The Complete Idiot's Guide to Preserving Food comes out tomorrow!! Yea and Yippee! I am so excited I could can a cucumber. (Actually, that's a very bad idea, but you understand.)
On With the Main Event
People seem to have a love-hate relationship with this vegetable. Often, it's the result of having it crammed down your little gullet when you were a child or having had the miserable experience of eating canned spinach. Feeding that gray, glutinous glob of stuff to your family should be a criminal offense.
Fresh, young spinach is tasty, and spinach you've put up yourself and frozen is as good as fresh, if you do it right!
I plant a mix of spinach varieties. I like the different textures that the three main types of spinach give. There are Savoy, Semi-Savoy, and Smooth (also known as flat-leafed).

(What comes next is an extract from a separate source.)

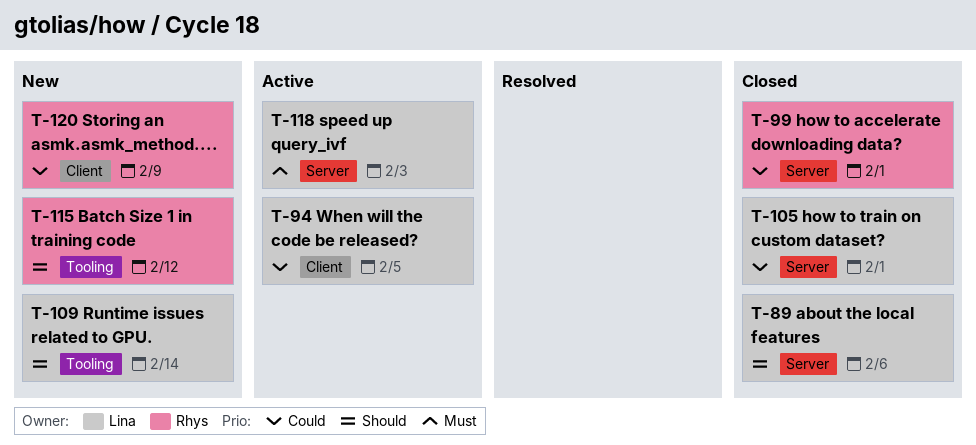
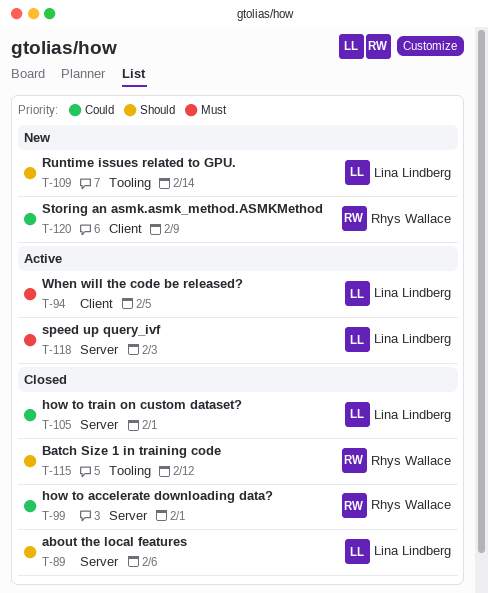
T-94, priority: Could -> Must
T-115, status: New -> Closed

The crinklier the spinach leaf, the more sand or grit that gets trapped there. You definitely want all that sand out before you freeze this veggie. This means rinsing the leaves in several changes of cool water.
Swirl the leaves around, a few handfuls at a time. If you overcrowd the sink, you're going to make slow, slow progress. Once the water is completely free of grit, set the leaves aside and move on to the next few handfuls.
If you're using the leaves in a salad, a salad spinner is a nifty way to get rid of excess moisture. If you're going to freeze the leaves, you're ready to move on to the next step: Blanching.
Blanche DuBois or A Spinach Car Named Desire
Blanching time for young, tender leaves is 2 minutes. Place the leaves in rapidly boiling water, using a wooden spoon to make sure they get thoroughly submerged. Replace the lid. Begin timing when the water returns to a full boil.
Remove the spinach from the pot and plunge immediately into cold water. This stops the cooking process. When the leaves are cool (and it takes about as long to cool as it does to blanch), drain thoroughly in a colander.
I like soft freezer bags better than the stiffer ones with zippy closures. I can mold the bag to the food I'm freezing and squeeze out the excess air and moisture.
Recipe Suggestion
Add a pint of thawed, chopped spinach to the middle layer of your favorite lasagna recipe. It adds color, flavor, and texture and makes a family favorite even better!
I love spinach in lasagna! Yum.
ReplyDeleteMy children love saying that they hate spinach...but they really love it and don't know it! I sneak it in all kinds of things.
Elizabeth
Mystery Writing is Murder
Okay, I admit it. I learned to hate spinach as a kid. Absolutely true, and we did get fed spinach from a can. (You mean it comes in other forms?) However, since you have great credibility with me, I’ll ask my wife if maybe we can work it into a couple of menus. I’m willing to try to rectify my relationship with spinach. Will it meat (couldn't resist) me half-way.
ReplyDeleteBest regards, Galen
Imagineering Fiction Blog
Elizabeth - Thanks for the spinach affirmation. It makes all the difference in lasagna! Also is making me hungry and I just had breakfast. Sigh.
ReplyDeleteGalen - Don't blame the victim! That lovely little veggie went kicking and screaming into that can! Free the leaves!!! Seriously, try some fresh spinach sauteed in a little olive oil and garlic. Work into this appreciation thing gradually.
Congratulations on the book's release! It's a thrilling moment.
ReplyDeleteSpinach is my second favorite veggie after asparagus. I like plain steamed fresh spinach, but also enjoy creamed spinach, especially with a touch of nutmeg. And I put fresh spinach in/on everything from vegetable soup, to stir fries, to pizza. Love it!
Congratulations on the book release! Woot!! That is exciting. I'm one of those that was force fed spinach as a child so I really didn't want anything to do with it as an adult. Then, I discovered you didn't have to eat it cooked - it is wonderful in salads! (I'm that way with carrots too - can't stand them cooked but love them raw!)
ReplyDeleteNancy, from Realms of Thought…
Raw food is the latest food trend! There are all kinds of raw food groups online. To think we have lived to see this!
ReplyDeletethanks all for the kind words on the launch. Now, do I need a bottle of bubbly?
ReplyDeleteHi Karen, I'm very excited for you. Enjoy that bottle of bubbly. I love spinach, just not steamed by itself. Great in omelettes too.
ReplyDeleteStephen Tremp
Breakthrough Blogs
My friend just taught me how to do this because I needed to clear the spinach out of my veg beds. She taught me to put it first in a strainer and then right into the freezer bag then put the bag in a bowl of ice water to cool. We measured about 6 cups at a time so I'll know how much is in each bag too. So easy! Going to do this with chard later.
ReplyDeleteChristine, sounds great! It's good to share tips.